As mulheres que riam, agora aumentam ainda mais o volume das gargalhadas. Minha teoria é que não importa o quanto seu dia esteja ruim, ele sempre pode piorar dentro de um ônibus lotado. Mulher e garoto descem na parada em frente a praça. Sinto inveja deles por um instante. Se eu pudesse, desceria lá também e me sentaria embaixo de uma árvore e leria meu livro em meio ao silêncio. A impossibilidade de fazer isso me faz suspirar mais uma vez. Lembro que preciso voltar a ler, quando olho para o livro minha mão, vejo que não sai da primeira página e percebo que minha parada chegou. Levanto-me e começo minha longa jornada para conseguir chegar até a porta antes que o veículo siga seu rumo. Em meio a tanta gente espremida umas nas outras, falho na minha missão e só consigo descer na parada seguinte.
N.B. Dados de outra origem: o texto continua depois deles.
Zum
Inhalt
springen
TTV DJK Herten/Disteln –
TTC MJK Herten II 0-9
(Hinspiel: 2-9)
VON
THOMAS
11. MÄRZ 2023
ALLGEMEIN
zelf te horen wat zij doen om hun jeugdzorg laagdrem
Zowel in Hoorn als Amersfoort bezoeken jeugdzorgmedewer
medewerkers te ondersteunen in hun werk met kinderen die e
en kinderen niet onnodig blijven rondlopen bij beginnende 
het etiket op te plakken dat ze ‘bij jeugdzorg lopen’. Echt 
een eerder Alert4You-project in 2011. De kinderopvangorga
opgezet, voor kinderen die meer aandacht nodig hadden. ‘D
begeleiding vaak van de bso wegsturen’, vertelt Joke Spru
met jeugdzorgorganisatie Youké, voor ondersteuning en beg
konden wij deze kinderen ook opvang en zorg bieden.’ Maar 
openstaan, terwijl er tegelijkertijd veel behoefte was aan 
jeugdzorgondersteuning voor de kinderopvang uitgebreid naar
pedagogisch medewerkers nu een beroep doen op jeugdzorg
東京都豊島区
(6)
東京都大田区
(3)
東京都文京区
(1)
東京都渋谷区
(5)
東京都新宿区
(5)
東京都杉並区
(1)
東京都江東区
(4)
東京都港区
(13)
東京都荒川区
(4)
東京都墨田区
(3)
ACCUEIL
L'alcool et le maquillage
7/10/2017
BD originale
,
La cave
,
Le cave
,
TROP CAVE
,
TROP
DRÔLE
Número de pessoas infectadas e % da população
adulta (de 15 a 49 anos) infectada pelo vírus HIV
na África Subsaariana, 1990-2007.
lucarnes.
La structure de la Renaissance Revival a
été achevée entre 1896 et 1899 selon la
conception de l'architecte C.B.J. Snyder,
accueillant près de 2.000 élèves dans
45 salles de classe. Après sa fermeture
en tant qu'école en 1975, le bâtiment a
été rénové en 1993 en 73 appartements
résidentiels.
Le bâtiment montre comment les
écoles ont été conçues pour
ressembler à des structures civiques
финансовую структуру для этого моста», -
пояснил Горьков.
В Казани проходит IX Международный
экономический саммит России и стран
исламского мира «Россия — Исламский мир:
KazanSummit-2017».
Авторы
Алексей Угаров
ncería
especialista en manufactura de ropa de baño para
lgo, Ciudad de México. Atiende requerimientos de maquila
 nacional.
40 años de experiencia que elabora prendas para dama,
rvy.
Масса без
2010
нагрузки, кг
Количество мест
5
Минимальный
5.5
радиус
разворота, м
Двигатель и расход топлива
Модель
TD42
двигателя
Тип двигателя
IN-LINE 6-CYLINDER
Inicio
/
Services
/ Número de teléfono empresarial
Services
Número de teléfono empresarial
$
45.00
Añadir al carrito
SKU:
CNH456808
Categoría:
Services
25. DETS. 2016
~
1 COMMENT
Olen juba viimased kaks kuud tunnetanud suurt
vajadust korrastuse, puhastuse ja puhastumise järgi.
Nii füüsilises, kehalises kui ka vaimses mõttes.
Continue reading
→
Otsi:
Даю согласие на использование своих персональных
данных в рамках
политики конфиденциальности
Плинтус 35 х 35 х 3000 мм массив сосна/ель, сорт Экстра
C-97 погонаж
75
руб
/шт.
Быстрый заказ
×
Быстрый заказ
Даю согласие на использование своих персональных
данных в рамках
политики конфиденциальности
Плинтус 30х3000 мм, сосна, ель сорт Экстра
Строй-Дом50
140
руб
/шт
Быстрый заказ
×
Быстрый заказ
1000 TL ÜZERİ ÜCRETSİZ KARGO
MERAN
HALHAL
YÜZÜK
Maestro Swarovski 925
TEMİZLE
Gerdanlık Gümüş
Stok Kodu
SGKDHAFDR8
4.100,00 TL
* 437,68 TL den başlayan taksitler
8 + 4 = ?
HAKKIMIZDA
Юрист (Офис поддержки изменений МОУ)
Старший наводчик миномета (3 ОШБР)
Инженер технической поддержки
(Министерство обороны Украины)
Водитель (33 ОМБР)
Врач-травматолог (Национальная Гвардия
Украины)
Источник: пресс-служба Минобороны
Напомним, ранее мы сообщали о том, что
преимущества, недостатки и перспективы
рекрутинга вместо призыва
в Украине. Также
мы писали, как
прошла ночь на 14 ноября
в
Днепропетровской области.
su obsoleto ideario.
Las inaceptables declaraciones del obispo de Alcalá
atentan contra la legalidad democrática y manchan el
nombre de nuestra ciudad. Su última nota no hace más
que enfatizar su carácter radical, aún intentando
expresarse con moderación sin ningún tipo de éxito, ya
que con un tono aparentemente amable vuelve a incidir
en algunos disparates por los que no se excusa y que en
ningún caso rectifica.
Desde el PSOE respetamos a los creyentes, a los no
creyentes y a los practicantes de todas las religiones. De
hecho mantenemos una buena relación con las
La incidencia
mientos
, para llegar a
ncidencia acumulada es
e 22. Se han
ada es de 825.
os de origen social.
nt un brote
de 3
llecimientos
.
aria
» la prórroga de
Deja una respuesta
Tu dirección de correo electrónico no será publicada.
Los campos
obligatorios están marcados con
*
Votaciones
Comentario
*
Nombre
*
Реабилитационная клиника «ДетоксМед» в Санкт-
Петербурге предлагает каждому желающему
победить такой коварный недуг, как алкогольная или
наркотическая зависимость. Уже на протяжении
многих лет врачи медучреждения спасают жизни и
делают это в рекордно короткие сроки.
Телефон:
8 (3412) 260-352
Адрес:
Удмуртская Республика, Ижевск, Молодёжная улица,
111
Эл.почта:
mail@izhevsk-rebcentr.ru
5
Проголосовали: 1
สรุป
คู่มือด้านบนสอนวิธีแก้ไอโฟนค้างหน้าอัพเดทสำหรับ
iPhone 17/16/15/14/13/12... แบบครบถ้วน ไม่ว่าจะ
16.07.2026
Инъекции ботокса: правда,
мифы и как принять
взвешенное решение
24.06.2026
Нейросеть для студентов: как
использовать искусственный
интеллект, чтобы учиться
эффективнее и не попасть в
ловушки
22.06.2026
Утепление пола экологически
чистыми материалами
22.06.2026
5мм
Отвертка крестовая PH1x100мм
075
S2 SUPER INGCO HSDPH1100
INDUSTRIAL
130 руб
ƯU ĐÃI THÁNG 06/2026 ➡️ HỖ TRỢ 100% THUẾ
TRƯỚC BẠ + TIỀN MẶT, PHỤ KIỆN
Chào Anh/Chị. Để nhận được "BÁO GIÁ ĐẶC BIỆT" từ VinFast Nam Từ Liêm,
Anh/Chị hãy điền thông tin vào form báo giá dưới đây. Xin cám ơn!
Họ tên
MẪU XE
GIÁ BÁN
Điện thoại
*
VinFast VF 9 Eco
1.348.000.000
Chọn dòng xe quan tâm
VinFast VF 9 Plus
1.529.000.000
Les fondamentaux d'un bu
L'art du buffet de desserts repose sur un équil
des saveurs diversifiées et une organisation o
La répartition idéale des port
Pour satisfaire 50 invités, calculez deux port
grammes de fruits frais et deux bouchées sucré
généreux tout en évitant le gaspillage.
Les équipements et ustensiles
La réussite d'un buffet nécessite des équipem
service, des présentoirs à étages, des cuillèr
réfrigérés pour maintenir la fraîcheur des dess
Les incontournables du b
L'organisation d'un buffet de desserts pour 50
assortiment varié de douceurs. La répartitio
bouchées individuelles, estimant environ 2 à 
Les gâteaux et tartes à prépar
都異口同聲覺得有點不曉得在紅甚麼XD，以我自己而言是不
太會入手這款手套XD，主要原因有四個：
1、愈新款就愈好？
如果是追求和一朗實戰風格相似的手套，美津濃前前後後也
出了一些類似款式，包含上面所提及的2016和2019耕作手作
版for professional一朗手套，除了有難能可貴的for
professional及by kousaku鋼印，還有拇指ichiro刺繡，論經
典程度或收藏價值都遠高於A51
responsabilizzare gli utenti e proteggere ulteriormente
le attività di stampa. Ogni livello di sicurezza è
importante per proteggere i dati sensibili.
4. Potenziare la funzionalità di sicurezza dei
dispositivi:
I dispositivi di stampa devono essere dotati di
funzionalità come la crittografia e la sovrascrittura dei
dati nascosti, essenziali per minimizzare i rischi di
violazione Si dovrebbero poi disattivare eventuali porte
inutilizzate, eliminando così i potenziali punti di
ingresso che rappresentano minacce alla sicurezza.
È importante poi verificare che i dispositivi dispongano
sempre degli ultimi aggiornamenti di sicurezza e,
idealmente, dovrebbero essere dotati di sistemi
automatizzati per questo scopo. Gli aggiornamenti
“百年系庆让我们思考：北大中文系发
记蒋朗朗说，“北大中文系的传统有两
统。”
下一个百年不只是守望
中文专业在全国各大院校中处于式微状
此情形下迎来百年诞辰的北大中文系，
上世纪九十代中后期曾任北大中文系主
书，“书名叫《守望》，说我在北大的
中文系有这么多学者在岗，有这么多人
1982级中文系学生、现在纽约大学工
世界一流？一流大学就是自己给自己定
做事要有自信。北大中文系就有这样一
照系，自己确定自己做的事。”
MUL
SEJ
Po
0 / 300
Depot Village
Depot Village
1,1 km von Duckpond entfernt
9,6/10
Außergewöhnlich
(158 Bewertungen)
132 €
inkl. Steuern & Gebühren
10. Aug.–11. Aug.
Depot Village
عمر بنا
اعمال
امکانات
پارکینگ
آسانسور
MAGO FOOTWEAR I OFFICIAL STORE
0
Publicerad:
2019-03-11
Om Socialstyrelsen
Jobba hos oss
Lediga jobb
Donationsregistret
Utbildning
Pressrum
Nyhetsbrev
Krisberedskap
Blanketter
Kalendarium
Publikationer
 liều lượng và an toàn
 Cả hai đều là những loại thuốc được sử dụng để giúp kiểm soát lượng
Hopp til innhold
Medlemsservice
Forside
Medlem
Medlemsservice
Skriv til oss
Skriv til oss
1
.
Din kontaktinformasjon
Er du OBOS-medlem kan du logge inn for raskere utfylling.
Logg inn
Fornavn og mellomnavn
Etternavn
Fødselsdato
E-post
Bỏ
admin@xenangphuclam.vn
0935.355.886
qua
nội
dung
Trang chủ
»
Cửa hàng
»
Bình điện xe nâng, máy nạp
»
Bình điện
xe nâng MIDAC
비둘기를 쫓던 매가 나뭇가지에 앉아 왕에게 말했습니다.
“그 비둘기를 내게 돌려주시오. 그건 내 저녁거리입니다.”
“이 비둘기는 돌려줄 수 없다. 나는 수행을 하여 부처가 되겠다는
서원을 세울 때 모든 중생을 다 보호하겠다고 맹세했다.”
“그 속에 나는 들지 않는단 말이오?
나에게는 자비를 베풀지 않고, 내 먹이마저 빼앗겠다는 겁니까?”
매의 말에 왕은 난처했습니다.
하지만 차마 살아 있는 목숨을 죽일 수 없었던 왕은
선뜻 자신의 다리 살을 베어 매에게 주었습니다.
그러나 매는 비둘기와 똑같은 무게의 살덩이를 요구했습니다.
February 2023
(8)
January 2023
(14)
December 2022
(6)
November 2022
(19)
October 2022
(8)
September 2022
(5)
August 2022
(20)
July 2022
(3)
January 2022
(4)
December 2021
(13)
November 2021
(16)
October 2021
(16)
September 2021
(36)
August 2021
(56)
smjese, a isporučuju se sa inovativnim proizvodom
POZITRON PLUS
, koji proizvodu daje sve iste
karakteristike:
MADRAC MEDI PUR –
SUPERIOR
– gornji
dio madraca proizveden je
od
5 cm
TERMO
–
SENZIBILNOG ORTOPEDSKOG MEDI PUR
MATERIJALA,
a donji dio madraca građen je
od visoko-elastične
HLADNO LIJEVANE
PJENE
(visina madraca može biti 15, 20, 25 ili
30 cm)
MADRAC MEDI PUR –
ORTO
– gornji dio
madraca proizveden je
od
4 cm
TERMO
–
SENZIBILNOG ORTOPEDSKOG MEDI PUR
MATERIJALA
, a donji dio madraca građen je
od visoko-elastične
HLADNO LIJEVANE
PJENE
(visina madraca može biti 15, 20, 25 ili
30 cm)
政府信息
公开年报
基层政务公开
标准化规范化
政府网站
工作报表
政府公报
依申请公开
Encontro Maria, na entrada do trabalho.
- Bom dia, Georgia. - Diz ela, com um largo sorriso.
- Bom dia, Maria. - Retribuo o sorriso tentando não parecer cansada.
- Atrasa de novo? Por que você não compra um carro? Essa coisa de andar de ônibus não te cansa? - Diz ela, com aquele olhar de superioridade que me faz gostar menos dela, a cada dia.
- É. Ah, eu adoro andar de ônibus. É um ótimo lugar pra conhecer gente nova e fazer novas amizades. E um bom lugar pra ler também. Eu adoro.
Sorrio e me lembro do ônibus lotado que terei de pegar na minha volta pra casa. A vida é tão assim.